• [TEXT]
════════════════════

Cost analysis of exercise cardiac magnetic resonance imaging in suspected dilated cardiomyopathy—a single-center experience
Sameera Senanayake, Sheryl Wei Xuan Lieo, Aisyah Binte Latib, Sanjeewa Kularatna, Nicholas Graves, Michelle Swee Leng Kui, Declan P. O’Regan, Mark Yan Yee Chan, Derek John Hausenloy, Calvin Woon Loong Chin, Thu-Thao Le

TL;DR
This study compares the costs of exercise cardiac MRI versus conventional MRI for diagnosing heart conditions, finding that the more advanced method may save money in the long run.
Contribution
The study demonstrates that exercise cardiac MRI is cost-effective despite higher initial costs due to fewer follow-up investigations.
Findings
Exercise CMR had a higher initial cost (SGD 2336.48) compared to conventional CMR (SGD 1831.36).
Exercise CMR resulted in significantly fewer abnormal findings and follow-up investigations.
A cost savings of SGD 182,323 per 1000 patients was estimated with exercise CMR.

════════════════════

Stored data entries:
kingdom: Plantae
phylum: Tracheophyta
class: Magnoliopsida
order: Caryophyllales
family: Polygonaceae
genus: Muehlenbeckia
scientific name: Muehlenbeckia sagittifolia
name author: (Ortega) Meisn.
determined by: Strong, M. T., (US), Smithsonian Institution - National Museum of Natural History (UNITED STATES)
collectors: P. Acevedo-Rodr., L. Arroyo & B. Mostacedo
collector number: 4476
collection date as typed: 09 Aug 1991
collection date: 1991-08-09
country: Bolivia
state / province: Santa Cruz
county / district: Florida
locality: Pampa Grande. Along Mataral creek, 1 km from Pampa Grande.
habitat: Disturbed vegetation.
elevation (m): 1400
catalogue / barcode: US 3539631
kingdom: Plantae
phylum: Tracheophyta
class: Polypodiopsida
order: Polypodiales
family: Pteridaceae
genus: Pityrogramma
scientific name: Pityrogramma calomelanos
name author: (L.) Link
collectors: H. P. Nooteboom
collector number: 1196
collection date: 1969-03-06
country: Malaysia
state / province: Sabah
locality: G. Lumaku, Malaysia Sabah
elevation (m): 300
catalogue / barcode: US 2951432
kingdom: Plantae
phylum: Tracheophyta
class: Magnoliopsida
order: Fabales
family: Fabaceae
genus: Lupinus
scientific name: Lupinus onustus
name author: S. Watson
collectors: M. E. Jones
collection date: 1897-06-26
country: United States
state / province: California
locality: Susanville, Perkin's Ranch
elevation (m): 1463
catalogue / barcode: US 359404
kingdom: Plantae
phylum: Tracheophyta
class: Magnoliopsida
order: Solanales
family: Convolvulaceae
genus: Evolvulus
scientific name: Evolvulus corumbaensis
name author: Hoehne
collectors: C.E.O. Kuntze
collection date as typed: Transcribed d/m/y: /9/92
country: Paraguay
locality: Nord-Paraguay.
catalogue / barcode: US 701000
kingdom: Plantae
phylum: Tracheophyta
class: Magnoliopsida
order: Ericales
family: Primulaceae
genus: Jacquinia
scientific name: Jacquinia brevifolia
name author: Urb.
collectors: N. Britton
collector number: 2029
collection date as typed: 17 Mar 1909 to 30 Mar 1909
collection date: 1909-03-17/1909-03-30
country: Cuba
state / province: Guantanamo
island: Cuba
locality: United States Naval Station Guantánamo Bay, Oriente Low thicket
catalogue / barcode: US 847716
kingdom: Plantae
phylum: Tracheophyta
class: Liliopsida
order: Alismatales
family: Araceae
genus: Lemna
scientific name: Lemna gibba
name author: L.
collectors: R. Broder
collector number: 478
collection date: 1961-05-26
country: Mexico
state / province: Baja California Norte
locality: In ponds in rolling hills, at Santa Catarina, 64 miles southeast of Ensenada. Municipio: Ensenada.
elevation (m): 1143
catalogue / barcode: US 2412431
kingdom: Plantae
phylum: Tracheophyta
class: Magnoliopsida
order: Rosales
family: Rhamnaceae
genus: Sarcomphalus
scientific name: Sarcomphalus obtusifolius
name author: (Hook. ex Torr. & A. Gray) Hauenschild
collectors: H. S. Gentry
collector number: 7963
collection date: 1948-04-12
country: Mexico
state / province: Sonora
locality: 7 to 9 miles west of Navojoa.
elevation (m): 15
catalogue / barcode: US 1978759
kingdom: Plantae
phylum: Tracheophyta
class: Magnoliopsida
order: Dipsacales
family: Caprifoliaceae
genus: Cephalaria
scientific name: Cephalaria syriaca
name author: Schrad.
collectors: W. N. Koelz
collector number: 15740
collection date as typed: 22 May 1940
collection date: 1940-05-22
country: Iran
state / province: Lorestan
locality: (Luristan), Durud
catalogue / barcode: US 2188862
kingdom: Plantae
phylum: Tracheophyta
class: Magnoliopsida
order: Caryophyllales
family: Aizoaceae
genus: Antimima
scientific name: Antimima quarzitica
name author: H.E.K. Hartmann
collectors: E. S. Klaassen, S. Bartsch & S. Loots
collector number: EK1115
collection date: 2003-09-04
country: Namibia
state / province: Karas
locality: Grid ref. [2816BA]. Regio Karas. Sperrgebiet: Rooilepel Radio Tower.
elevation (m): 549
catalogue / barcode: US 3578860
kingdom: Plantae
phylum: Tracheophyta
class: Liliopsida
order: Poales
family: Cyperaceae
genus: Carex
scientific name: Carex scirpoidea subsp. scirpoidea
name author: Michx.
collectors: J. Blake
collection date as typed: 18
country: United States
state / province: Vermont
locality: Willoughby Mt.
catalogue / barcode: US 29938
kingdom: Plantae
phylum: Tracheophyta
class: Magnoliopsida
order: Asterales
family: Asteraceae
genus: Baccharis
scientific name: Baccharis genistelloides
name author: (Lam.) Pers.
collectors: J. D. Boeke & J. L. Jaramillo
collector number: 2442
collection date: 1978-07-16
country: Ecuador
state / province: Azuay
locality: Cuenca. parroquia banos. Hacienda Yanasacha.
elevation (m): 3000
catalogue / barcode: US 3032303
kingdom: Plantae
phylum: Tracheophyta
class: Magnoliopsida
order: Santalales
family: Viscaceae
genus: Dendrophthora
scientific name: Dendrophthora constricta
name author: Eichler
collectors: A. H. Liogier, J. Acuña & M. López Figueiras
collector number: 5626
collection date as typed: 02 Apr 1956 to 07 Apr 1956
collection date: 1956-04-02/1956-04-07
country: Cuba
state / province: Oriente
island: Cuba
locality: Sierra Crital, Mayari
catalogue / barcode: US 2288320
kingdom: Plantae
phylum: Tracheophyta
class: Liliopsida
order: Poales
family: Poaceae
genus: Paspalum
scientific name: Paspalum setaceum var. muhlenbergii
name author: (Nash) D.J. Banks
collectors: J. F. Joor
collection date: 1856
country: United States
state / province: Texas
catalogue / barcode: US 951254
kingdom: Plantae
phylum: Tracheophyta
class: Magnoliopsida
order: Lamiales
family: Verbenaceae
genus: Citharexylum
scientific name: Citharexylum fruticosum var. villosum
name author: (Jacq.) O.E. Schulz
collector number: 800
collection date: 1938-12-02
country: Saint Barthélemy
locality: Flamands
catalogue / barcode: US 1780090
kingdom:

════════════════════

• [PROBLEM] Rewrite the cost analysis paragraph that starts "This study compares the costs" in a shorter form, keeping its main facts. None of the items are needed for this exercise.

• [EXERCISE SOLUTION] The study compares exercise and conventional cardiac MRI costs for diagnosing heart conditions and finds that the advanced method may save money over time.